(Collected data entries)
"""
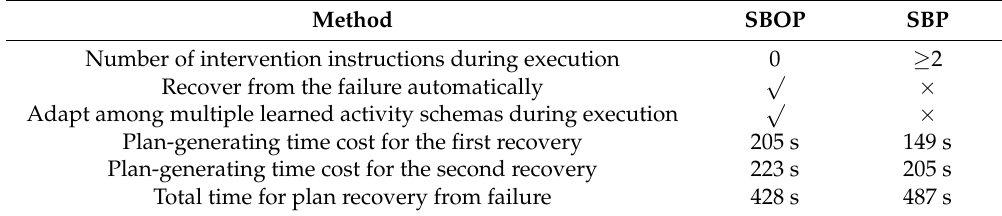
Table 1. Planners’ performance in serve_a_coffee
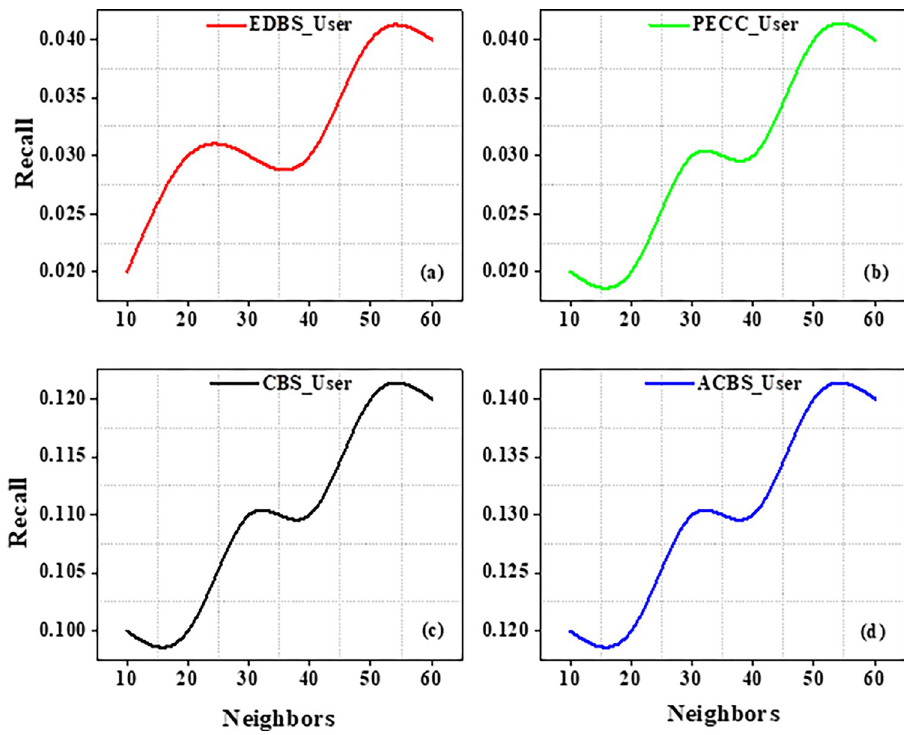
Fig 7. Recall with different neighbors.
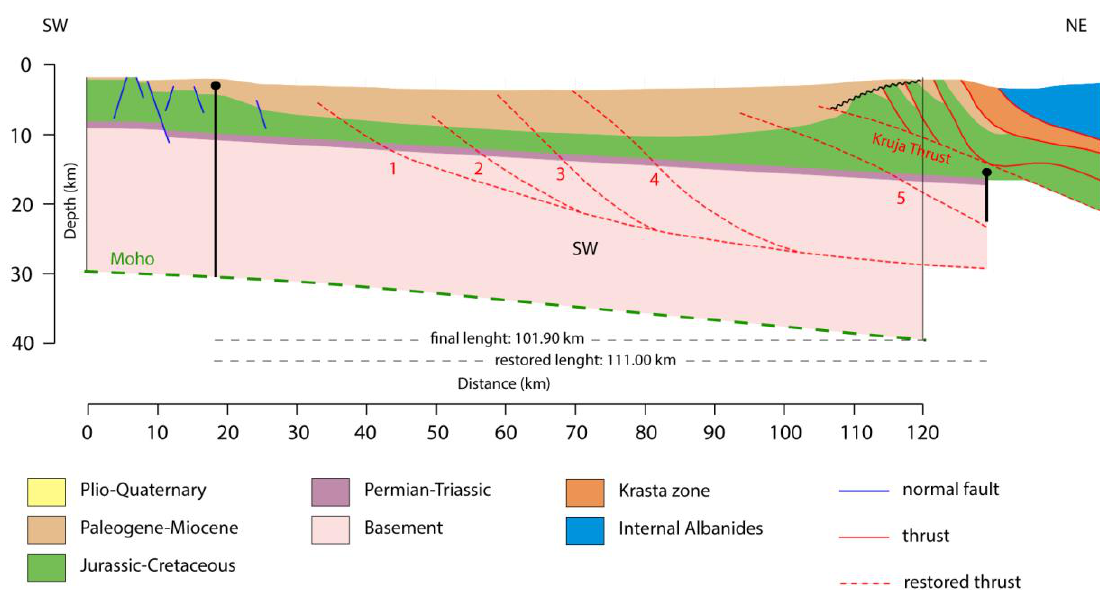
Figure 5. Restored regional geological section of Figure 4. The Kruja, Krasta and inner Albanides units were not restored, as they are not relevant for the present study.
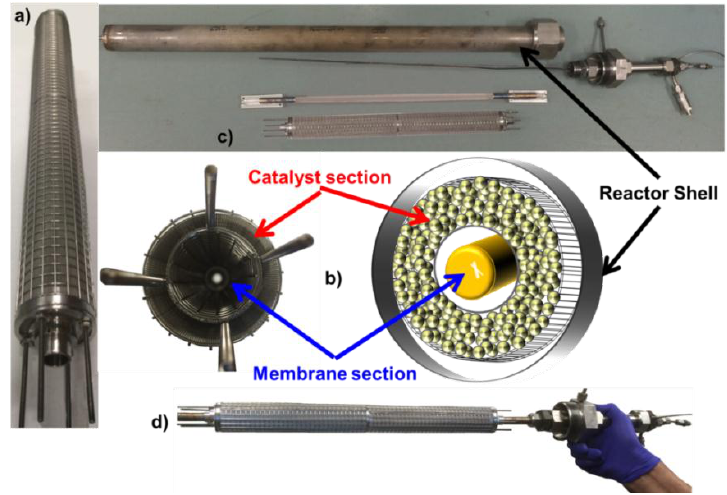
Figure 1. Cage, catalyst and membrane configurations used in this work: ( a ) assembled protective cage without a membrane; ( b ) cross-sectional view of the cage and its schematic representation; ( c ) different components of the catalytic membrane reactor (CMR) module; ( d ) integrated cage-catalyst-membrane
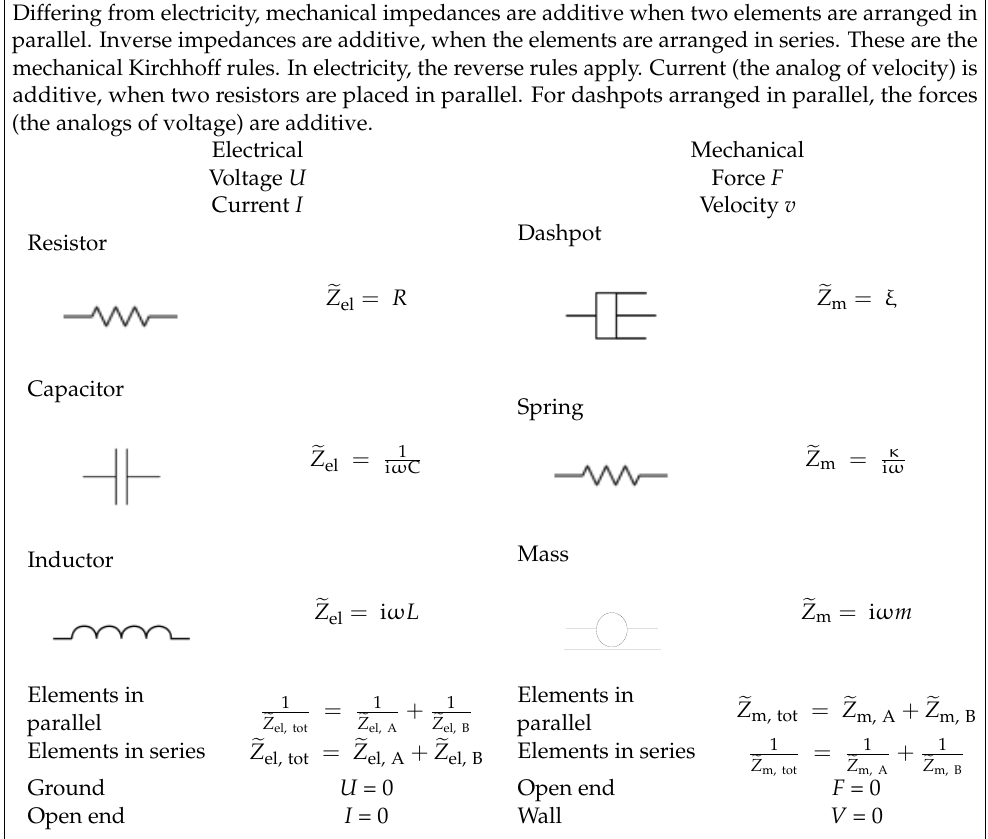
Figure 33. The frequency shift induced by a coupled resonance, following Equation (79). At low and high ω, the Sauerbrey limit and the elastic -load limit are recovered. The overtone scaling in these limits is − Δ f / n ≈ const and +Δ f · n ≈ const. In a range next to the Sauerbrey regime, the softness of the contact can be inferred from a non- trivial the overtone dependence of Δ f / n + iΔΓ/ n . Box 3 . The electromechanical analogy.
"""
Quote the records above exactly, from the first line through the line containing "Figure 5. Restored", and leave out the pictures.

▸ **Answer space**:
Table 1. Planners’ performance in serve_a_coffee
Fig 7. Recall with different neighbors.
Figure 5. Restored regional geological section of Figure 4. The Kruja, Krasta and inner Albanides units were not restored, as they are not relevant for the present study.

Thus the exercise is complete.